======== Recorded information
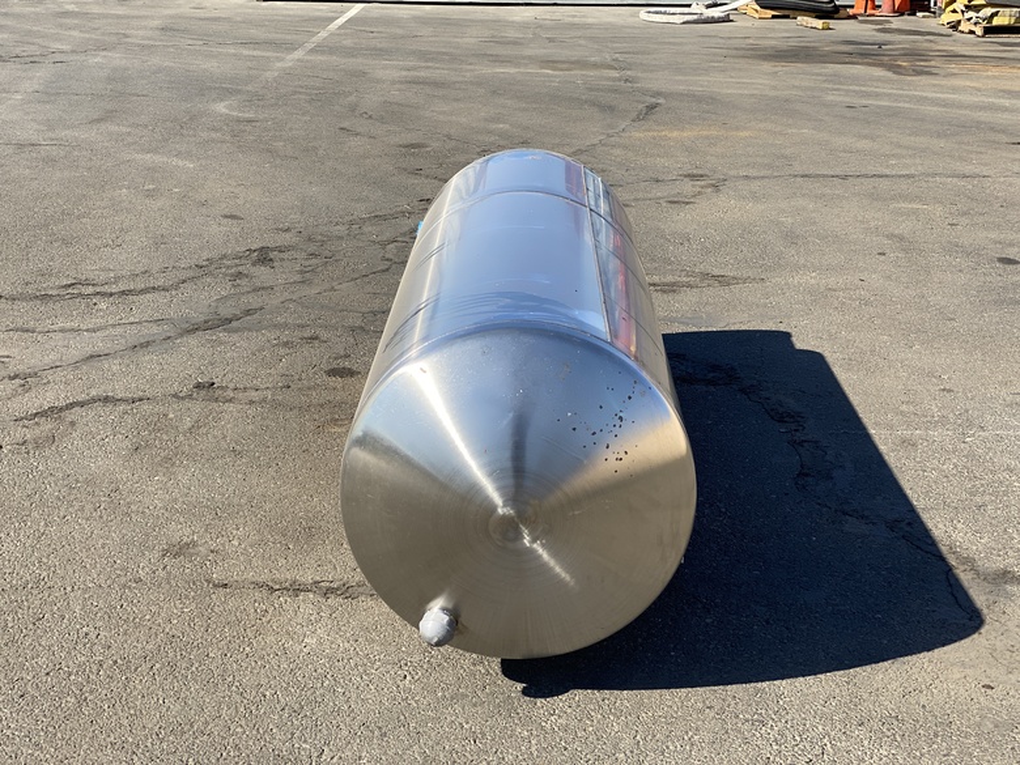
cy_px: 382
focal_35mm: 52
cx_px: 510
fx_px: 1532
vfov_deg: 28.0
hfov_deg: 36.8
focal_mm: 6
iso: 20
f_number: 2
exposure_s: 1/826
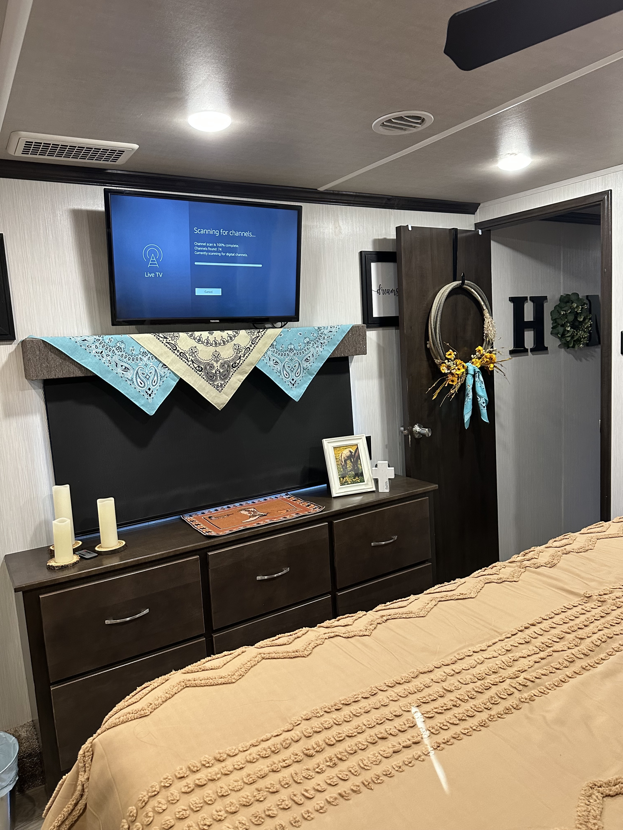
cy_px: 415
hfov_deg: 56.8
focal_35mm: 24
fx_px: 576
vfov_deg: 71.6
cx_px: 312
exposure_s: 1/60
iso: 400
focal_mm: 6.86
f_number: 1.78
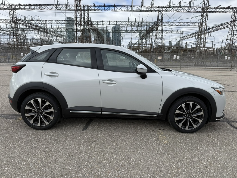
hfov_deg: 71.6
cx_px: 118
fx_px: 164
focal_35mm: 24
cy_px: 89
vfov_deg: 56.8
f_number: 1.78
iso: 80
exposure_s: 1/3145
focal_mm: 6.76
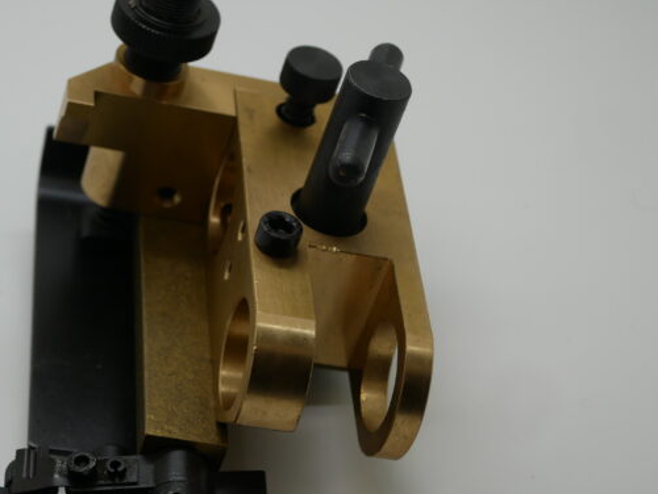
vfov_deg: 15.4
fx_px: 1827
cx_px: 199
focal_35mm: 96
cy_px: 278
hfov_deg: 20.3
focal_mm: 30
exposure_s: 1/200
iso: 200
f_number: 4
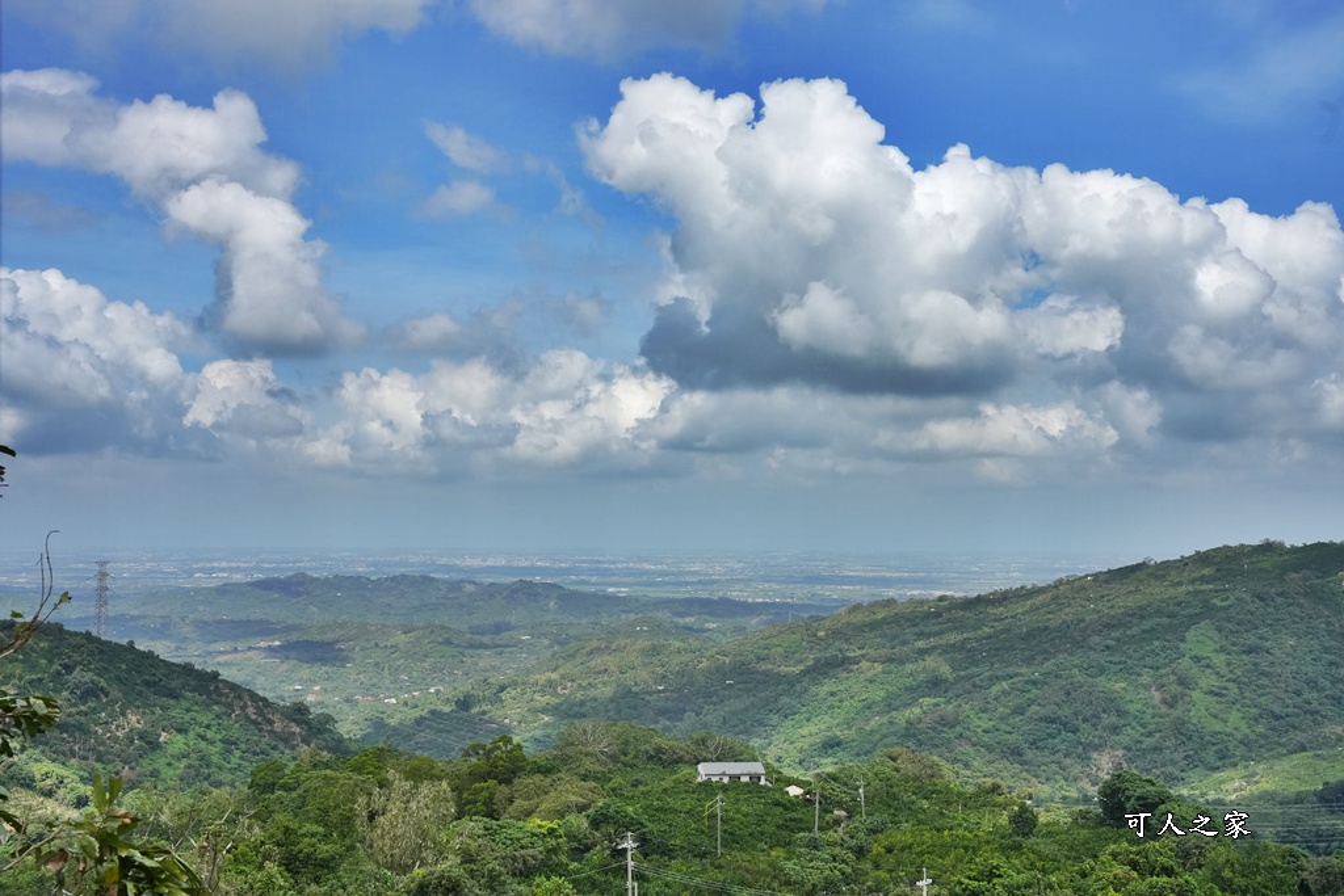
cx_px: 672
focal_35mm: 45
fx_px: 1665
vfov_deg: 30.1
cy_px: 448
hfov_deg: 44.0
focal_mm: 44.6
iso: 1600
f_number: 10
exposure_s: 1/3200
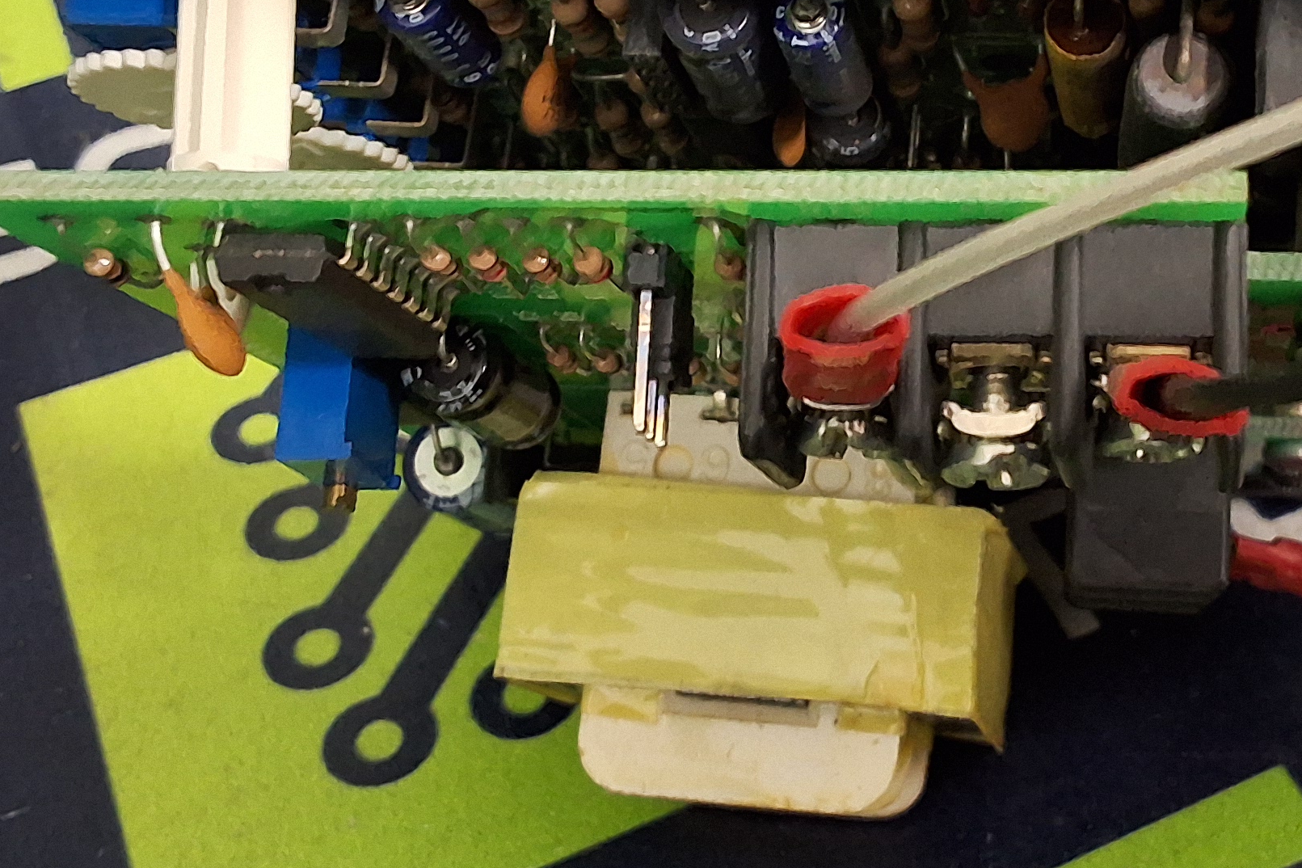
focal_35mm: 59
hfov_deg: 33.5
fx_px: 2134
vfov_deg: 22.9
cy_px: 269
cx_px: 916
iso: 250
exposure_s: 1/24
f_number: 1.9
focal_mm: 2.91
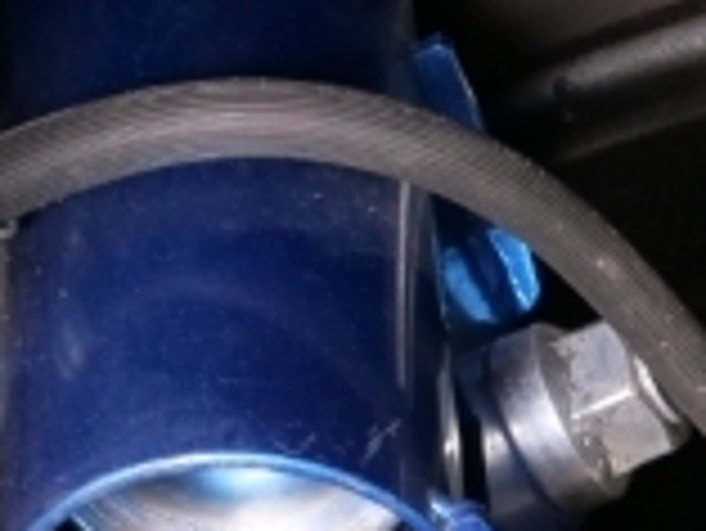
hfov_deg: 10.6
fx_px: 3531
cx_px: 1349
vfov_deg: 8.1
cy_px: 1184
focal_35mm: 173
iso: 800
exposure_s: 1/125
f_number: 9
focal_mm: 17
================
Print all of the data exactly, and do not carry over any pictures.

cy_px: 382
focal_35mm: 52
cx_px: 510
fx_px: 1532
vfov_deg: 28.0
hfov_deg: 36.8
focal_mm: 6
iso: 20
f_number: 2
exposure_s: 1/826
cy_px: 415
hfov_deg: 56.8
focal_35mm: 24
fx_px: 576
vfov_deg: 71.6
cx_px: 312
exposure_s: 1/60
iso: 400
focal_mm: 6.86
f_number: 1.78
hfov_deg: 71.6
cx_px: 118
fx_px: 164
focal_35mm: 24
cy_px: 89
vfov_deg: 56.8
f_number: 1.78
iso: 80
exposure_s: 1/3145
focal_mm: 6.76
vfov_deg: 15.4
fx_px: 1827
cx_px: 199
focal_35mm: 96
cy_px: 278
hfov_deg: 20.3
focal_mm: 30
exposure_s: 1/200
iso: 200
f_number: 4
cx_px: 672
focal_35mm: 45
fx_px: 1665
vfov_deg: 30.1
cy_px: 448
hfov_deg: 44.0
focal_mm: 44.6
iso: 1600
f_number: 10
exposure_s: 1/3200
focal_35mm: 59
hfov_deg: 33.5
fx_px: 2134
vfov_deg: 22.9
cy_px: 269
cx_px: 916
iso: 250
exposure_s: 1/24
f_number: 1.9
focal_mm: 2.91
hfov_deg: 10.6
fx_px: 3531
cx_px: 1349
vfov_deg: 8.1
cy_px: 1184
focal_35mm: 173
iso: 800
exposure_s: 1/125
f_number: 9
focal_mm: 17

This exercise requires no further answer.